-- SUPPLIED DATA follows --

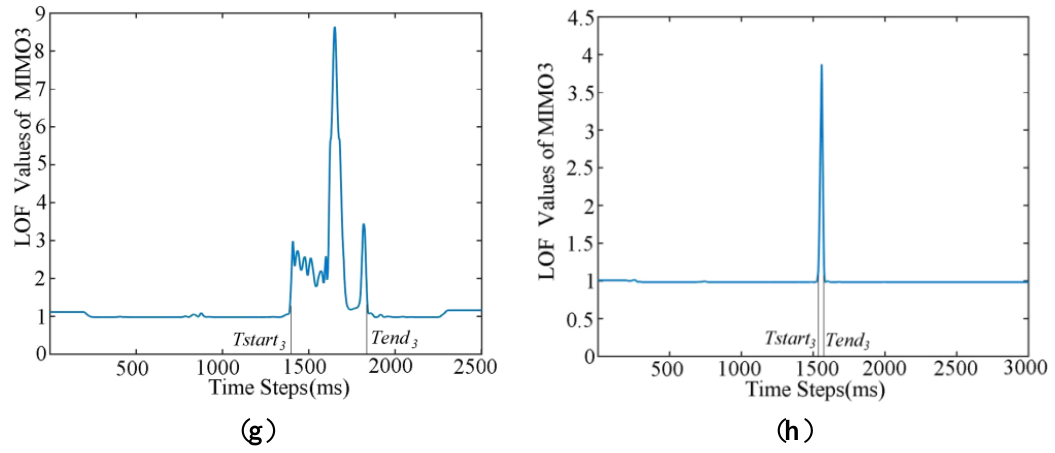
Figure 2. An example of action boundary computation by the LOFs of MIMOs: ( a , c , e , g ) Action 1; ( b , d , f , h ) Action 2; ( a , b ) Two actions’ MIMO subplots with their boundaries denoted by the vertical bars; ( c – h ) Two actions’ LOF subplots with their boundaries denoted by the vertical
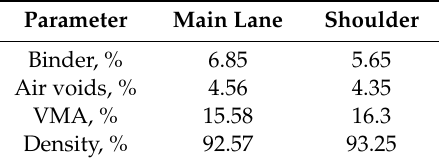
Table 2. Summary of Quality Assurance (QA) test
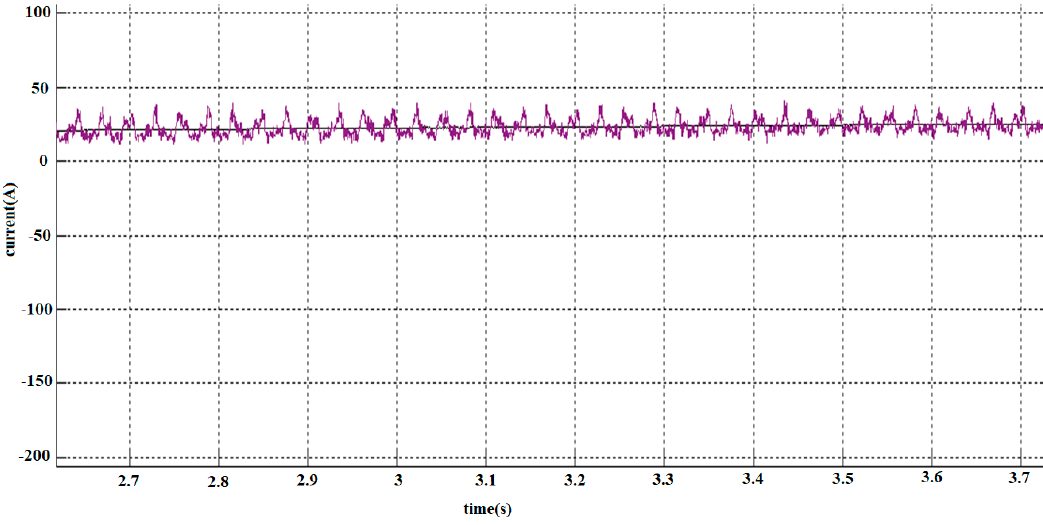
Figure 16. Input-side current tracking of q axis.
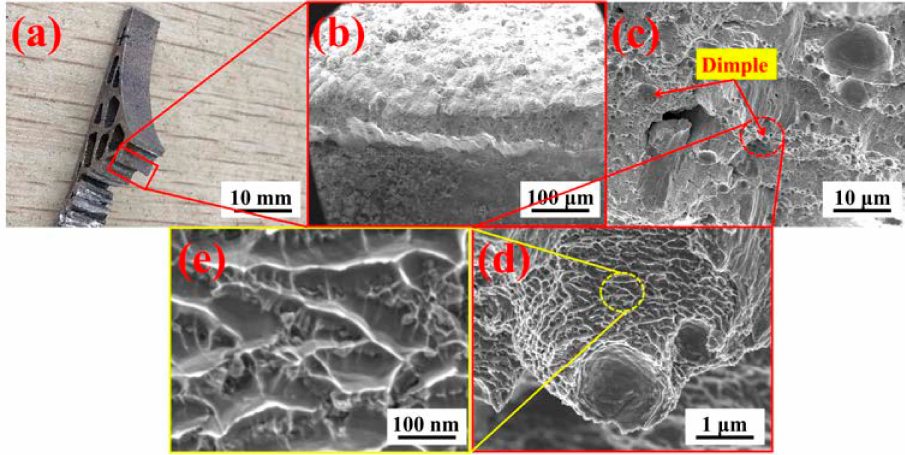
Figure 11. Photograph and SEM micrographs of fractured surfaces of the tree column structures-type AlSi10Mg alloy branches. ( a ) Photograph and ( b – e ) SEM micrographs. AlSi10Mg alloy branches. ( a ) Photograph and ( b – e ) SEM micrographs.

-- SUPPLIED DATA concluded --

> **BRIEF**:
Only the lines from the first line of the data above through the line with "Figure 16. Input-side" should appear in the answer, retyped exactly, with every picture left out.

> **OUTPUT OF THE TASK**:
Figure 2. An example of action boundary computation by the LOFs of MIMOs: ( a , c , e , g ) Action 1; ( b , d , f , h ) Action 2; ( a , b ) Two actions’ MIMO subplots with their boundaries denoted by the vertical bars; ( c – h ) Two actions’ LOF subplots with their boundaries denoted by the vertical
Table 2. Summary of Quality Assurance (QA) test
Figure 16. Input-side current tracking of q axis.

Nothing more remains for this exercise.